The international charity Oxfam rented out President Trump’s childhood home in Queens, New York, letting four refugees stay for a weekend. The publicity stunt comes as the Trump administration’s temporary travel and refugee bans are about to expire.
The action was intended to put pressure on Trump, and other world leaders attending the UN General Assembly in New York City this week to admit more refugees, the charity said.
“Oxfam hosted refugees at President Trump’s childhood home to declare that all people, refugees included, have the right to a safe place to call home,” Shannon Scribner, the organization’s acting director for humanitarian programs, said in a press release.
The charity rented the house through Airbnb for the cost of $725 per night, and made it available to refugees from Somalia, Syria and Vietnam who were resettled in the US.
A video released by Oxfam shows the house filled with Trump memorabilia, including photos and figurines. The Trumps had moved out of the house when the future president was 4.
“To me the American dream is having a safe and stable home, and being able to accomplish your goals and having those opportunities,” Eiman, a Somali refugee settled in North Carolina, says in the video. “And now it’s starting to feel threatened.”
Oxfam’s publicity stunt comes as the temporary travel ban on residents of six mainly Muslim countries - including Syria and Somalia - and refugees is set to expire on Sunday.
Although several federal courts have sought to stay the ban, the US Supreme Court allowed it to partially enter into effect until the nine justices can make an official ruling in the case.
The Trump administration has said the ban is critical to national security.
The Department of Homeland Security has completed a preliminary review of security procedures for travelers and refugees, and is expected to announce them on Friday.
Last week, Trump indicated his desire to implement an even stricter ban, following a bomb explosion in London’s subway system on September 15.
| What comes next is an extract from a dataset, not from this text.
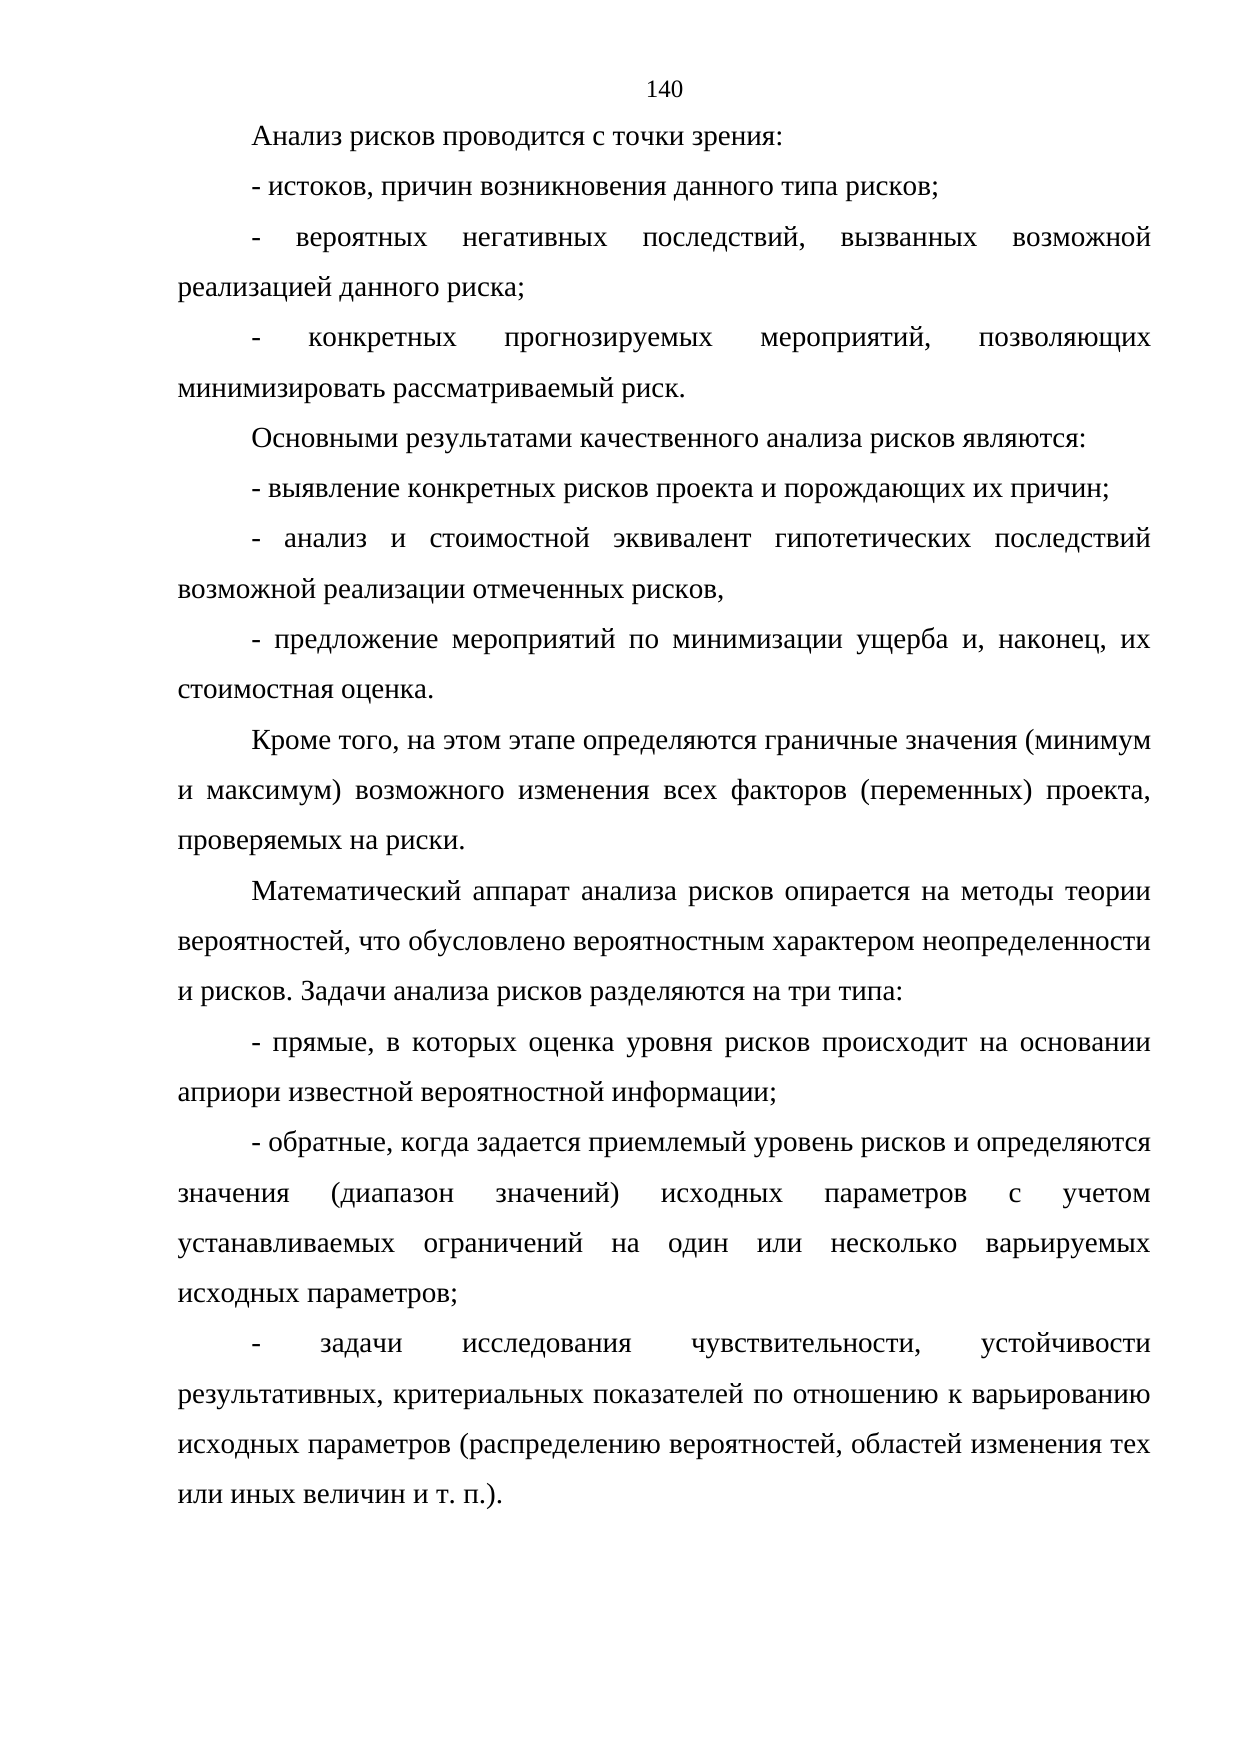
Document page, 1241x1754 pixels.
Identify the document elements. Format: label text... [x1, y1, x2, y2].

“The travel ban into the United States should be far larger, tougher and more specific – but stupidly, that would not be politically correct!” Trump wrote on Twitter.
As part of his speech before the UN General Assembly on Tuesday, Trump called for the US to approach refugee resettlement in a way that would allow refugees to return to their home countries and rebuild their lives.
“For the cost of resettling one refugee in the United States, we can assist more than 10 in their home region,” the US president said.
In his original executive order, issued a week after he took office in January, Trump barred people from Iraq, Iran, Syria, Yemen, Libya, Sudan and Somalia from entering the US for 90 days, halted refugee resettlement for 120 days, and indefinitely suspended the resettlement of Syrian refugees. The policy sparked nationwide protests.
Bowing to pushback from the courts, Trump issued a new order in March that modified the ban and dropped Iraq from the exclusion list.
In July, the United States hit the cap set by the White House of 50,000 refugees allowed into the country for the fiscal year 2017. That figure is 41 percent lower than the 85,000 cap set during Barack Obama's final year in office.